The Corcoran’s position on deaccessioning is not unusual. For art museums, it’s akin to the Prime Directive: Museums cannot and must not sell works to cover their operating costs. The practice of shaping a museum collection is held to the strictest standards by the Association of Art Museum Directors. “[D]eaccessioning—the art world term for selling pieces from a museum’s collection—has become a dirty word and the focus of increasingly intense attention,” wrote Robin Pogrebin in a 2011 report on the dangers of deaccessioning for The New York Times. Museums that sell works for any reason invite scrutiny, and for good reason.

According to what little detail is known about the takeover of the Corcoran, the National Gallery of Art will assume control over the Corcoran’s art collection, whereas George Washington will absorb the Corcoran college, its Flagg Building and Georgetown campus, and its debts and assets. So who gets the approximately $40 million purse—a frozen fund, one that must be used for the further acquisition of works for a Corcoran Gallery of Art that soon will not exist?

A detail of the Corcorans 990 tax form for FY2013s 990 tax form for FY2013

None of the parties involved could say who will wind up with the $40 million. “It is our understanding that the Corcoran’s art-related endowments will transfer to the Gallery, but we are still very early in the process,” writes National Gallery press chief Deborah Ziska. George Washington University declined to comment, and Corcoran Vice President for Marketing and Communications Mimi Carter has not responded to requests for comment.

Any outcome raises red flags. Simply handing over $40 million to George Washington University as another asset in the giveaway of the Corcoran’s building and college seems to violate museum ethics in the most direct way.

Then there’s the question about the propriety of the sale in the first place.
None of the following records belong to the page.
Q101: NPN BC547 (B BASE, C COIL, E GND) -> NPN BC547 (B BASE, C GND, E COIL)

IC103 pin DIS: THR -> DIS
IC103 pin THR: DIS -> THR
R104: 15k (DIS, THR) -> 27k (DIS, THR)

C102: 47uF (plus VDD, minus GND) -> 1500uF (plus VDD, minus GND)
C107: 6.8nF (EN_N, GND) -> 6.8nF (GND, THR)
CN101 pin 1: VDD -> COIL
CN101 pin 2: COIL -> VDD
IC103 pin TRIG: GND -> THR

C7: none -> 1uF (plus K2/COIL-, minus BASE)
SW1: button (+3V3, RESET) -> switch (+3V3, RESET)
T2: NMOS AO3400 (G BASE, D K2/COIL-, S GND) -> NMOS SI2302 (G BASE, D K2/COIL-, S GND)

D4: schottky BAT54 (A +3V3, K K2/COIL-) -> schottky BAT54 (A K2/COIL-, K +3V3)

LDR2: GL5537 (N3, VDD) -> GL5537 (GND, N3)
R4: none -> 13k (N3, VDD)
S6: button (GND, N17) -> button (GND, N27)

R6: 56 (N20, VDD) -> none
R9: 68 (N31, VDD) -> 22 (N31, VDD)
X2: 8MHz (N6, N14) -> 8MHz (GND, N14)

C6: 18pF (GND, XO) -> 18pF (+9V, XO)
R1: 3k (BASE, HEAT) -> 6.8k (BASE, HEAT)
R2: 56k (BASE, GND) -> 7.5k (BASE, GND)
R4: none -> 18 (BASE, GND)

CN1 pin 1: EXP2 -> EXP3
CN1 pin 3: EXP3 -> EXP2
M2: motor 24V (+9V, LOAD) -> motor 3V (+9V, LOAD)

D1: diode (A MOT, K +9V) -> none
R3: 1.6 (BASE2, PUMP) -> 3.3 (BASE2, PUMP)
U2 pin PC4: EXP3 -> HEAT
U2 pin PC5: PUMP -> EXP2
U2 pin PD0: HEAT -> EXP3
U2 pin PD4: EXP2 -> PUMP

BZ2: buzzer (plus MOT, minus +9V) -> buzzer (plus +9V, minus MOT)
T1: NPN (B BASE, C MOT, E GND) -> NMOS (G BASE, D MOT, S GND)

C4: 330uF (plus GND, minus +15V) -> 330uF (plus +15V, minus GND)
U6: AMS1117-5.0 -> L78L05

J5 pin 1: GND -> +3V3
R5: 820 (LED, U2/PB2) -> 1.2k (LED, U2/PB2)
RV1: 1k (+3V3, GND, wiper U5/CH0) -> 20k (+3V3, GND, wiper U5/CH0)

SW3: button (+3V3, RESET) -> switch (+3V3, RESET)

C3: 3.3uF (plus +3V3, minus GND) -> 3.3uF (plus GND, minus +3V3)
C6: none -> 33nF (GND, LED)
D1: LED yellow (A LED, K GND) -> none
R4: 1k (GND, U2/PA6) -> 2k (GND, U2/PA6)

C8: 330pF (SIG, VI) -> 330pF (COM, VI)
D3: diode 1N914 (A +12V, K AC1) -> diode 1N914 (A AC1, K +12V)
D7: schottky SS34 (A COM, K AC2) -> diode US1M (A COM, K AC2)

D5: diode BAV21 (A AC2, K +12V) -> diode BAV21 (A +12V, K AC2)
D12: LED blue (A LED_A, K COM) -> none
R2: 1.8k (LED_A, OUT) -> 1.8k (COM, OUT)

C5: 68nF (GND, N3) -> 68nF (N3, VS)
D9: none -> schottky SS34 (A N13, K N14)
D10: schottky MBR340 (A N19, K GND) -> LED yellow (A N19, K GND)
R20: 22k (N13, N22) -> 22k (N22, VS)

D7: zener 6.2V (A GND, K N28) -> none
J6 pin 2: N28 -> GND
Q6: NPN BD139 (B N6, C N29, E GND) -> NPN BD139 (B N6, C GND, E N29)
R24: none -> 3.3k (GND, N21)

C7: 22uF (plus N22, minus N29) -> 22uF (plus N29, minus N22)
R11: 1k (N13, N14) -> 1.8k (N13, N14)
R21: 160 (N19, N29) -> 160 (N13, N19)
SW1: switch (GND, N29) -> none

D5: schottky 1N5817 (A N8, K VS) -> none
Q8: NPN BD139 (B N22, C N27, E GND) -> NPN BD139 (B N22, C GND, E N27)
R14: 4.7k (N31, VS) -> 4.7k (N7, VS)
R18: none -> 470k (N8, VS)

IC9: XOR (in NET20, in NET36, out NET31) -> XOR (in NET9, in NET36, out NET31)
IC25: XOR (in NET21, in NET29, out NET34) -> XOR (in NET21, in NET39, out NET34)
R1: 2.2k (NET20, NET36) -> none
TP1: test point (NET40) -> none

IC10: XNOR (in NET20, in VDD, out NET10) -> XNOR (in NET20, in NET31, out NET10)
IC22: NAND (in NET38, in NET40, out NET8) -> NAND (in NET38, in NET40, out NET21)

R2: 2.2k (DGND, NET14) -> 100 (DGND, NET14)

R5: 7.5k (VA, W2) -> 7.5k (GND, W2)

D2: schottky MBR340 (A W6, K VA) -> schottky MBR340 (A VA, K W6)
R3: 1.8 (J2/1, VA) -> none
Why was the Corcoran deaccessioning works in June 2013 when the institution’s leaders knew two months earlier that it was weighing a partnership with the University of Maryland that would change the color and the shape of the institution?

Some questions fall in a more philosophical vein. If the Corcoran’s nearly $40 million fund can only be spent toward the acquisition of new artworks, does it satisfice for the National Gallery to acquire new works for the as-yet-to-be-established Corcoran Contemporary, National Gallery of Art? (“Can’t address hypothetical questions at this point,” said Ziska, when I pitched this puzzler her way.)

Yet there’s another question here—one that won’t win me any friends in the Association of Art Museum Directors—that must be asked. Given that these funds from deaccessioning cannot be used for new Corcoran acquisitions if the Corcoran doesn’t exist, shouldn’t the Corcoran violate the Prime Directive and use the money to save itself?

In a FAQ posted to the museum’s website, the Corcoran preempted this question with regard to the Sickle-leaf rug and the Huguette Clark estate settlement. Kind of.

“Between the money from the Clark sale and the money realized by deaccessioning the Oriental rugs, doesn’t the Corcoran have enough cash to jump-start a capital campaign and save itself?” The Corcoran asks. “No,” the Corcoran answers. “The financial issues confronting the Corcoran are substantial and were the basis for launching this effort to find a sustainable future for the college, the collection, and the building.”

This answer isn’t good enough. Given a nearly $40 million purse under a violation of museum ethics that would be inevitable no matter what—given the resolution of the $20.5 million monetization of the lease with Carr—given the $10 million settlement of the Clark estate and the proceeds of the sale of Monet’s Water Lilies and other works—plus the immediate offer of financial and fundraising support from the University of Maryland!—it is hard to swallow the Corcoran’s characterization that it is a museum backed into a corner. Different leaders might see these circumstances as the light at the end of the tunnel, not as the justification for pulling the plug.

A simpler question stands for now. What happens to the $40 million?